Happy Wednesday you lot. It’s Tuesday afternoon as I write this, and the fallout from last week’s exercise in proving what a failed democracy looks like continues to sleet in. The only good thing is that as a result I now know a new word, which is “chaosmaxxing”. This was used today by the reliably tremendous Marina Hyde, who as ever has all the best words with her.
I have been distracting myself from all this knavery with reading the entries for the lang cat’s Advicetech Catwalk, coming to CodeNode in the City of London on 24 June. We’re picking the shortlist on Friday this week, and I’m already intimidated. There’s lots of AI as you’d expect, but also themes around regtech, protection, estate planning and intergenerational wealth. In short, it’s going to be awesome.
Tickets aren’t sold out yet and I’m sad about that, so please make me happy. £100 is the tax and we will, as is our idiom, make sure you have a good, nay, barnstorming day (please don’t storm any barns) and feed and water you until you give up. If you’re an Analyser subscriber or on our adviser research panel – and lots of you are – I have a feeling that we won’t be asking you to pay your way at all.
Full details here – you know we do this stuff well, so get on it.
Punting over, let’s do a nice, encouraging story for a change. It’s nice to be nice, and encouraging. I’m well known for being both.
It’s exam time, as all parents of appropriately aged kids know. That’s not the nice and encouraging bit; it’s just a statement of fact. Incredibly, my eldest is doing her Advanced Higher and will be done with secondary education bar the mucking about bit in just eight short days. When I started doing Updates she was 10 years old. Hang on, just going to have an existential moment.
Here’s the nice, encouraging bit. You know how we all say that if we’re to get New Blood into the sector then we need to start at school age? M’learned colleague Laird Locke of Lauder showed me something today – stop it – that smelled like Victory. No, actually stop it.

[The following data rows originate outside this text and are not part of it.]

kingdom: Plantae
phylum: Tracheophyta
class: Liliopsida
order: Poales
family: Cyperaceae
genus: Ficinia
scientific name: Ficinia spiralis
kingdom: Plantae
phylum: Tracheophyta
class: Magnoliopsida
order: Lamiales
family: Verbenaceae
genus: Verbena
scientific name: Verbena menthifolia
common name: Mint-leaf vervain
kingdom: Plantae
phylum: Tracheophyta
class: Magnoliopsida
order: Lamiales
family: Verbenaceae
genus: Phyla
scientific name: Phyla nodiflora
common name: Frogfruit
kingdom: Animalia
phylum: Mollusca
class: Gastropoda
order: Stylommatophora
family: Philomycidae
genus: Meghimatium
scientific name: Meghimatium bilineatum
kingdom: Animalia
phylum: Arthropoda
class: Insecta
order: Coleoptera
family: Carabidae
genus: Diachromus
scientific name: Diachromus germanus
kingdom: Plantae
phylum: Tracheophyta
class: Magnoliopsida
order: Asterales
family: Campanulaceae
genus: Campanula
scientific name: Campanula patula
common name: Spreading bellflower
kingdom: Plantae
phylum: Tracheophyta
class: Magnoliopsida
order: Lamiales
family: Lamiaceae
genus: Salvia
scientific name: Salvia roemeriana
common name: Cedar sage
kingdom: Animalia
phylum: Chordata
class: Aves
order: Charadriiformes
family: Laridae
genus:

What he showed me was part of the past paper prep for Applications of Mathematics, which is a thing that da yoot up here can sit. Basically Scotland cuts maths in half and offers two exams; one is theory and equations and stuff, and the other is applied to real life situations. Have a look at these:
2025 Higher Applications of Mathematics Data booklet
2025 Higher Applications of Mathematics Question Paper
2024 Higher Applications of Mathematics Data booklet
2024 Higher Applications of Mathematics Question Paper
You’ve got tax rates, NICs, mortgages, lifetime ISAs and more in there. Lots of other stuff too, but this is actual personal finance work in a mainstream qualification sat by around 15% of kids – 27,000 or so in 2025. Interestingly more kids do Higher Apps of Maths than traditional maths now.
It’s not compulsory of course, and probably those who take it are a self-selecting bunch. But it’s there. Does it make a difference? I don’t know and it’s too early to tell (it was introduced in 2022). But it’s there.
From what I understand the traditional maths A-level rules the roost south of the Border. England has a level 3 qualification called Core Maths which does cover some personal finance content, but it’s poorly regarded when it comes to university offers and only around 15,000 kids did it last year – just over half the Scottish take up in a country with 10 times the population.
So there you have it. At least some students are sweating bullets this week, hoping that they’ve learned everything they need to know about LISAs, and pensions, and income tax and compound interest. If that isn’t nice and encouraging, I don’t know what is.
Your music choice this week is the very, very welcome return of noisy post-rock titans If These Trees Could Talk. We will get a new record in July this year. I am Excite. Meanwhile feast your listening gear round Blurry Creatures.